- [Assigned task A] According to the p-value commentary, at which university is Helena Chmura Kraemer a professor of statistics?
- [Assigned task B] Resume the commentary on p-values after its final sentence and carry it forward.

- [Text provided]
★ ★ ★ ★ ★
Palavering About P-Values

The American Statistical Association’s most recent confused and confusing communication about statistical significance testing has given rise to great mischief in the world of science and science publishing.[1] Take for instance last week’s opinion piece about “Is It Time to Ban the P Value?” Please.

Helena Chmura Kraemer is an accomplished professor of statistics at Stanford University. This week the Journal of the American Medical Association network flagged Professor Kraemer’s opinion piece on p-values as one of its most read articles. Kraemer’s eye-catching title creates the impression that the p-value is unnecessary and inimical to valid inference.[2]

Remarkably, Kraemer’s article commits the very mistake that the ASA set out to correct back in 2016,[3] by conflating the probability of the data under a hypothesis of no association with the probability of a hypothesis given the data:

“If P value is less than .05, that indicates that the study evidence was good enough to support that hypothesis beyond reasonable doubt, in cases in which the P value .05 reflects the current consensus standard for what is reasonable.”
★ ★ ★ ★ ★
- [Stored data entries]
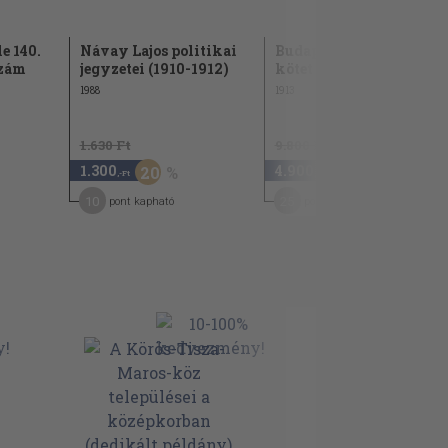
e 140.
Návay Lajos politikai
Budapesti Szemle 154.
szám
jegyzetei (1910-1912)
kötet 436-438. szám
1988
1913
1.630 Ft
9.800 Ft
1.300
4.900
20
50
,-Ft
,-Ft
10
25
pont kapható
pont kapható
★ ★ ★ ★ ★
- [Your response A] Stanford University.

- [Your response B]
The ASA tried to break the bad habit of scientists’ interpreting p-values as allowing us to assign posterior probabilities, such as beyond a reasonable doubt, to hypotheses, but obviously to no avail.

Kraemer also ignores the ASA 2016 Statement’s teaching of what the p-value is not and cannot do, by claiming that p-values are determined by non-random error probabilities such as:

“the reliability and sensitivity of the measures used, the quality of the design and analytic procedures, the fidelity to the research protocol, and in general, the quality of the research.”

Kraemer provides errant advice and counsel by insisting that “[a] non-significant result indicates that the study has failed, not that the hypothesis has failed.” If the p-value is the measure of the probability of observing an association at least as large as obtained given an assumed null hypothesis, then of course a large p-value cannot speak to the failure of the hypothesis, but why declare that the study has failed? The study was perhaps indeterminate, but it still yielded information that perhaps can be combined with other data, or help guide future studies.

Perhaps in her most misleading advice, Kraemer asserts that:

“[w]hether P values are banned matters little. All readers (reviewers, patients, clinicians, policy makers, and researchers) can just ignore P values and focus on the quality of research studies and effect sizes to guide decision-making.”

Really? If a high quality study finds an “effect size” of interest, we can now ignore random error?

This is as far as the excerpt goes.